6x3,2 GHz Intel, 16GB RAM. 20 concurrent, 1000 total request: ab -c 20 -n 1000 http://127.0.0.1:8080/

PHP 7, StreamSelectLoop

/usr/local/bin/php7 ./bin/ppm start ~/www/symfony--bridge=httpKernel --app-env=prod --logging=0 --debug=0 --workers=8

Static file: 2371.93 requests/s
Dynamic CMS application: 1685.80 request/s (http://jarves.io)

PHP 5.6.18, StreamSelectLoop

/usr/local/bin/php5 ./bin/ppm start ~/www/symfony --bridge=httpKernel --app-env=prod --logging=0 --debug=0 --workers=8

Static file: 1818.52 requests/s
Dynamic CMS application: 1270.30 request/s (http://jarves.io)

Issues

  • Memory leaks, memory leaks and memory leaks. You will find also leaks in your application. :)
  • Does not work with ExtEventLoop. (So don't install php70-event)
  • Drupal is very experimental and not fully working. Try using https://github.com/php-pm/php-pm-drupal.
  • Symfony's and Laravel's profiler aren't working yet perfectly since it's still needed to reset some stuff after each request.
  • Streamed responses are not streamed yet
  • File upload is experimental
  • No windows support due to signal handling
  • Doesn't fully implement HTTP/1.1, but reactphp/http is working on it.
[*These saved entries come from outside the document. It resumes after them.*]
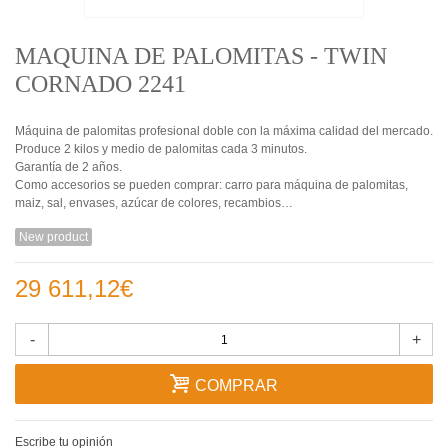
MAQUINA DE PALOMITAS - TWIN
CORNADO 2241
Máquina de palomitas profesional doble con la máxima calidad del mercado.
Produce 2 kilos y medio de palomitas cada 3 minutos.
Garantía de 2 años.
Como accesorios se pueden comprar: carro para máquina de palomitas,
maiz, sal, envases, azúcar de colores, recambios…
New product
29 611,12€
-
+
COMPRAR
Escribe tu opinión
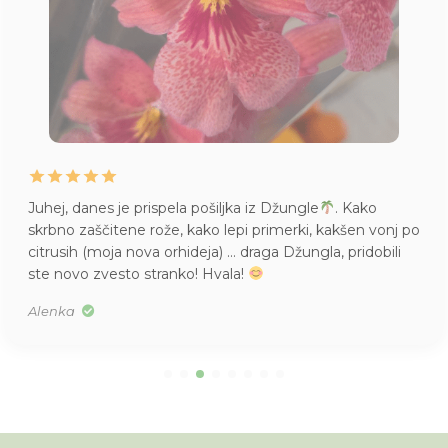
Juhej, danes je prispela pošiljka iz Džungle
. Kako
skrbno zaščitene rože, kako lepi primerki, kakšen vonj po
citrusih (moja nova orhideja) … draga Džungla, pridobili
ste novo zvesto stranko! Hvala!
Alenka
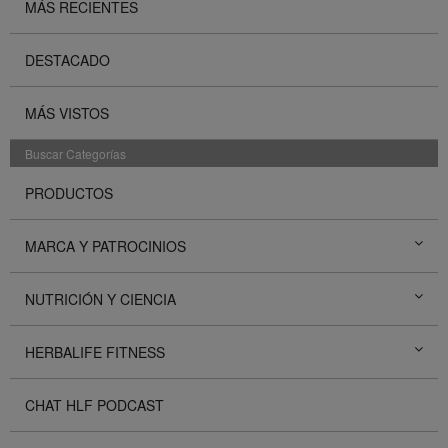
MÁS RECIENTES
DESTACADO
MÁS VISTOS
Buscar Categorías
PRODUCTOS
MARCA Y PATROCINIOS
NUTRICIÓN Y CIENCIA
HERBALIFE FITNESS
CHAT HLF PODCAST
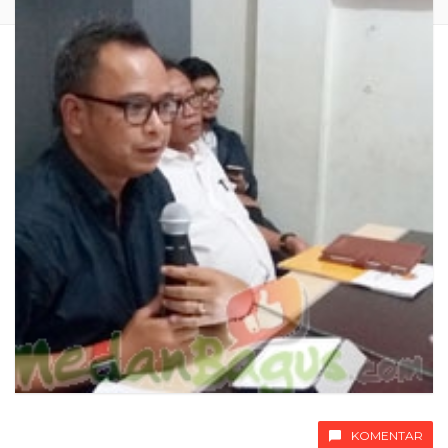
KOMENTAR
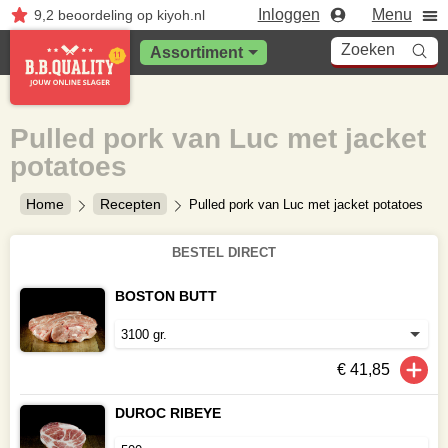
Inloggen
Menu
9,2
beoordeling
op kiyoh.nl
Zoeken
Assortiment
Pulled pork van Luc met jacket
potatoes
Home
Recepten
Pulled pork van Luc met jacket potatoes
BESTEL DIRECT
BOSTON BUTT
€ 41,85
DUROC RIBEYE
Please help us to fix those issues by creating pull requests. :)

Setup 1. Use external Load-Balancer

ReactPHP with external Load-Balancer

Example config for NGiNX:

upstream backend  {
    server 127.0.0.1:5501;
    server 127.0.0.1:5502;
    server 127.0.0.1:5503;
    server 127.0.0.1:5504;
    server 127.0.0.1:5505;
    server 127.0.0.1:5506;
}

server {
    root /path/to/symfony/web/;
    server_name servername.com;
    location / {
        try_files $uri @backend;
    }
    location @backend {
        proxy_pass http://backend;
    }
}

Setup 2. Use internal Load-Balancer

This setup is slower as we can't load balance incoming connections as fast as NGiNX it does, but it's perfect for testing purposes.